During these stressful times, Facebook and other social media have become all-too-accessible pastimes. It’s easy to get caught up in the breathless nonsense, myth and unsubstantiated proclamations that seems to dominate Facebook – especially now. In a recent article and study, Martin Graff, Ph.D., asks, “Do you crave Facebook likes?” People tell me all the time: “The attention I get from social media is important to me,” or, “I consider someone to be popular based on the number of ‘likes’ they get in social media.” If you use social media, do you consider these statements to be accurate descriptions of you, or are you not concerned or influenced by such things?
I believe it’s not really about social media itself. Psychology and self-esteem were relevant before social media, and they will still be relevant when and if social media eventually passes away and is replaced by some other technology.
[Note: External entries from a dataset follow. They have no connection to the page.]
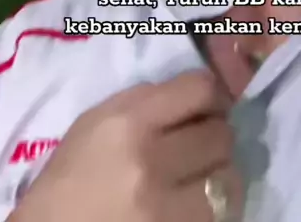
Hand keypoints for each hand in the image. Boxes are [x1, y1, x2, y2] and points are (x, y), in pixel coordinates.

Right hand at [10, 70, 242, 221]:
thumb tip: (193, 93)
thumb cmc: (72, 174)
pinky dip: (216, 204)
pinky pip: (222, 213)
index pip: (200, 90)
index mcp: (130, 122)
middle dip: (214, 134)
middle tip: (202, 141)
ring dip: (219, 172)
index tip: (208, 103)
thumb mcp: (97, 120)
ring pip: (228, 176)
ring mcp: (167, 206)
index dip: (211, 94)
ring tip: (201, 174)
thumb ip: (145, 100)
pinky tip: (196, 201)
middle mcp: (152, 160)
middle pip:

People use social media in different ways. If you need validation for yourself, then you will likely depend more on social media for that validation than you otherwise would. Social media does not cause your lack of self-validation; it can, however, serve as an excuse, delay or distraction, sort of like a drug, from the fact that you don’t validate yourself in the first place.
Validation is more of an emotionally held conviction than anything deliberate and conscious, and it’s closely related to self-esteem. Self-esteem is basically a sense that you are fundamentally fit for life and existence, and that you deserve the honestly earned fruits of your labor. Validation differs slightly in that it refers more to the method by which you know things, combined with your personal confidence in using that method. If you have self-esteem, then you feel confident about knowing reality through the reasoning, thinking and sensory processes of your mind. “My observations have merit. My reasoning process is plausible and trustworthy.” You don’t necessarily say this to yourself, but you feel it on a deep level.
It’s not just a matter of trusting your own reasoning. It’s a matter of trusting reasoning as such. Reason is man’s tool of survival. It’s how people know things. Every invention I value or admire — my clothing, my computer, my running water, my car — came about because of someone’s reasoning and thinking, applied to productive action. When you trust reasoning as such, the psychological stage is set to trust your own reasoning.
Children who are neither taught the value and power of reason, nor provided with the skills to reason for themselves will not develop a strong sense of self-esteem as adults, unless they find other ways to acquire it on their own. As a result, they will tend to look elsewhere for validation of reality. In extreme cases, they might fall prey to cults or substance abuse. Or, perhaps less extreme though on the same faulty principle, they will be prone to what “significant others” say is true or right. They might care first and foremost about the opinions of their peers, their town, the culture, “society” or a supernatural entity, secular or entertainment “authorities.” Whatever combination of others it involves, it has little or nothing to do with their own validation/evaluation of truth and reality.
Social media, in such a context, can therefore become a crutch. It can become a way to replace or compensate for authentic, confident self-validation. “Oh, look,” is the unexpressed feeling. “I have lots of friends on Facebook. Lots of people like my picture, or what I’m doing. I must be on the right track.” To someone with authentic self-esteem, it would never occur to them to think or feel this way.
Intellectually self-sufficient individuals do not need this kind of validation. They might enjoy some of it, or they might eschew it altogether; but they do not require it in order to feel good about themselves. Why? Because they have full confidence in their own reasoning, judging, evaluating and critically thinking minds to know what’s true – with or without the approval of others. At most, social media is simply a way of connecting with other people, rather than a psychological crutch for those who desperately crave validation.